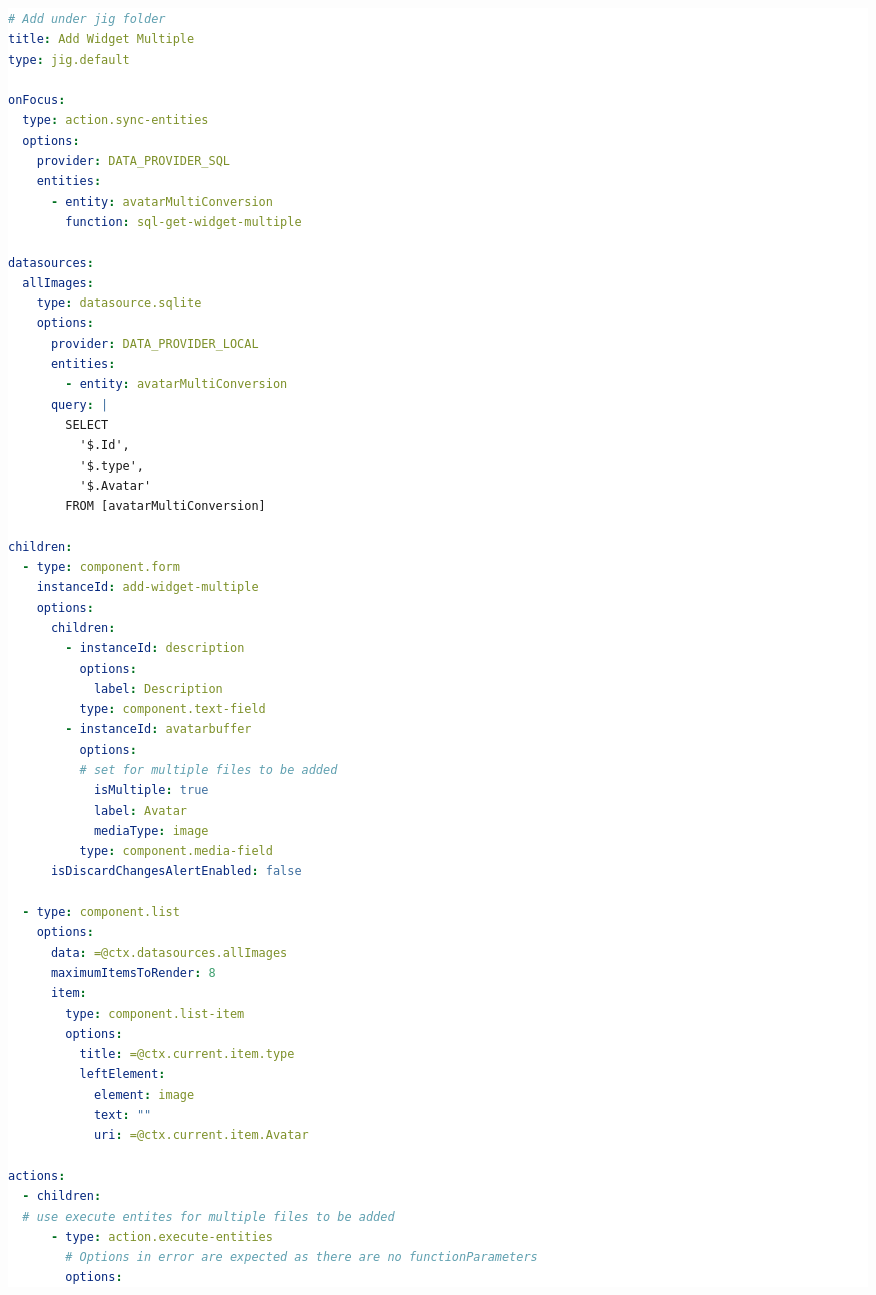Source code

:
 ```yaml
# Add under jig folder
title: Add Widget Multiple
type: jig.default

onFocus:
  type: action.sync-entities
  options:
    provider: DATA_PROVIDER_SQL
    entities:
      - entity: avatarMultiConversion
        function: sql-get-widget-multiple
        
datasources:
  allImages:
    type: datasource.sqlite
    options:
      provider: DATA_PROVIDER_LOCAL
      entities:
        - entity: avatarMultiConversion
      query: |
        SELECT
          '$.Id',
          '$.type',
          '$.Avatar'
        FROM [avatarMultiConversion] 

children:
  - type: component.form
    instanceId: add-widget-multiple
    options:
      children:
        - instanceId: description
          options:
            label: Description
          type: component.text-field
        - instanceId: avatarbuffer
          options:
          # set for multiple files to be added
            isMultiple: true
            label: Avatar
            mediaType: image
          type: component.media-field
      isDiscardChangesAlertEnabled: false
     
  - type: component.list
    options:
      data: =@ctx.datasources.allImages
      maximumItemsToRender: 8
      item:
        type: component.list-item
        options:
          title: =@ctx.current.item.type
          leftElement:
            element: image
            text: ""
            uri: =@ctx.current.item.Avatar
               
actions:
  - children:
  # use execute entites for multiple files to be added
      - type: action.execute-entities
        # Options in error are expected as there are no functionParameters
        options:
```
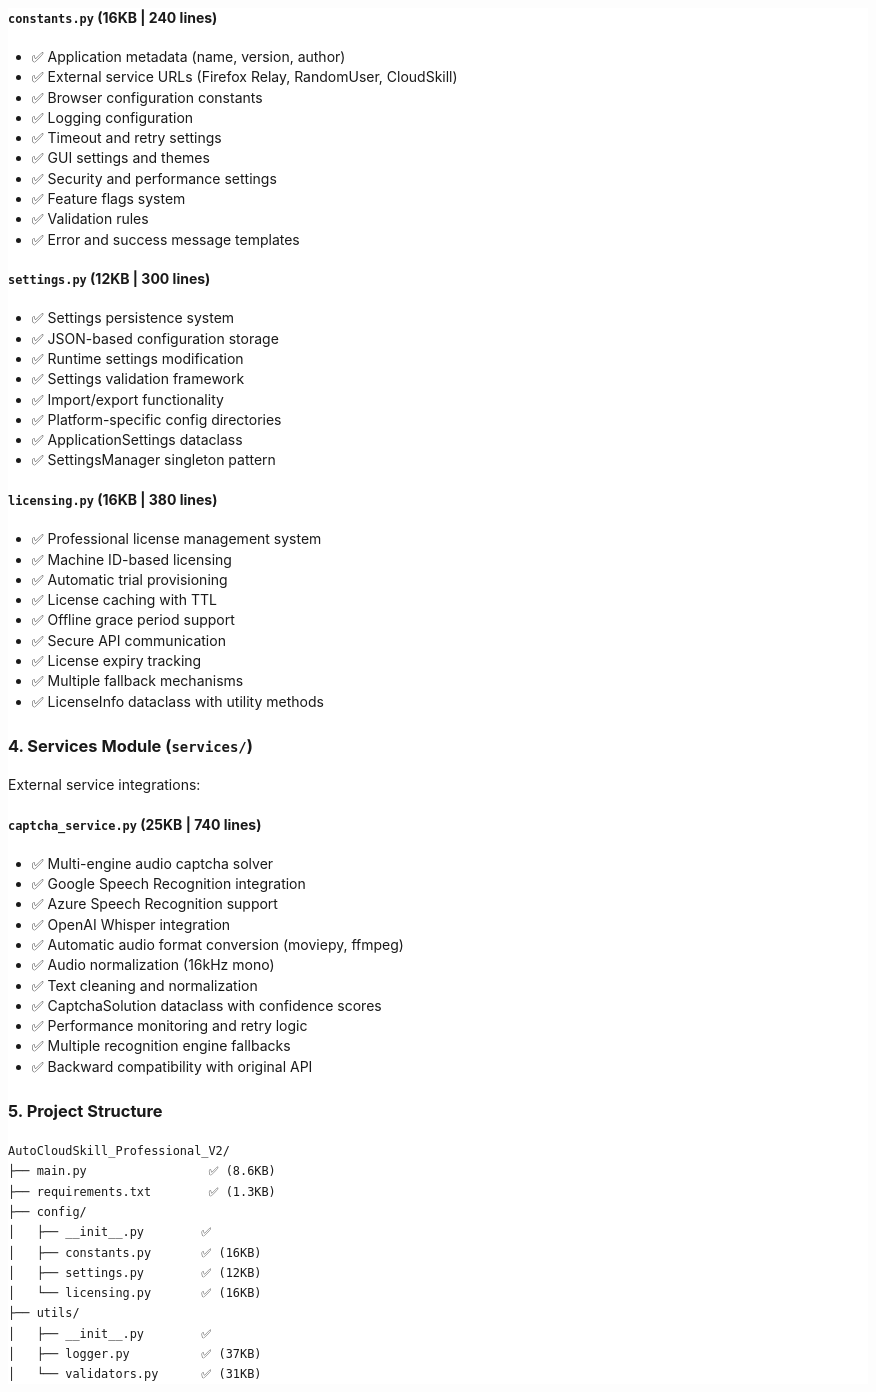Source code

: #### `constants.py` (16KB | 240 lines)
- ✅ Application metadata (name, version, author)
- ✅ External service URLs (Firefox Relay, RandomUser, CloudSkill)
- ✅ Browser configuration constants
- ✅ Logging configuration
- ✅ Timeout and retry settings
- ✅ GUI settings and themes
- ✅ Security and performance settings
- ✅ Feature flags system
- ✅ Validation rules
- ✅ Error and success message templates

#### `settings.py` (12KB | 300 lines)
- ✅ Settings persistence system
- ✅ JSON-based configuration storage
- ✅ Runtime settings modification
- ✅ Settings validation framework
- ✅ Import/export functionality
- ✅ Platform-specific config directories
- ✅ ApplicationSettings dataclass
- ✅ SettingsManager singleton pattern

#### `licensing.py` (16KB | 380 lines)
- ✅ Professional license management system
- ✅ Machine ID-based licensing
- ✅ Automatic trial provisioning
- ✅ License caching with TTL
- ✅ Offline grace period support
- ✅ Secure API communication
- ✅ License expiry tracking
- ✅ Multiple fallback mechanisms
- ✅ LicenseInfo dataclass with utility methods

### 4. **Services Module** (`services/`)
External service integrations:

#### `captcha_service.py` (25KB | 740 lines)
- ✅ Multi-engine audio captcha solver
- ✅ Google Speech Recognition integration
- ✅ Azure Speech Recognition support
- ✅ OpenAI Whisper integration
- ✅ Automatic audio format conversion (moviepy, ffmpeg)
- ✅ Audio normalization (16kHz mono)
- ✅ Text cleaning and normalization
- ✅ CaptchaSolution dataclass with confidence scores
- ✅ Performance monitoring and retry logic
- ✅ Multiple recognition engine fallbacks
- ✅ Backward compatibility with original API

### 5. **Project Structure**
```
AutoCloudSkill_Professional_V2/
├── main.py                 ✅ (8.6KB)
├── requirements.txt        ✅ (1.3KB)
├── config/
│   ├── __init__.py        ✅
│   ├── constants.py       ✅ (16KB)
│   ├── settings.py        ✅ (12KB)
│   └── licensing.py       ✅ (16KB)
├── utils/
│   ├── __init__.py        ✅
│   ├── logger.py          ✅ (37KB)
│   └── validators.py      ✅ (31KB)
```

◇ ◇ ◇

Search the material above for lines containing the string "constants", then pull them out.

## Written solution
: #### `constants.py` (16KB | 240 lines)
- ✅ Browser configuration constants
│   ├── constants.py       ✅ (16KB)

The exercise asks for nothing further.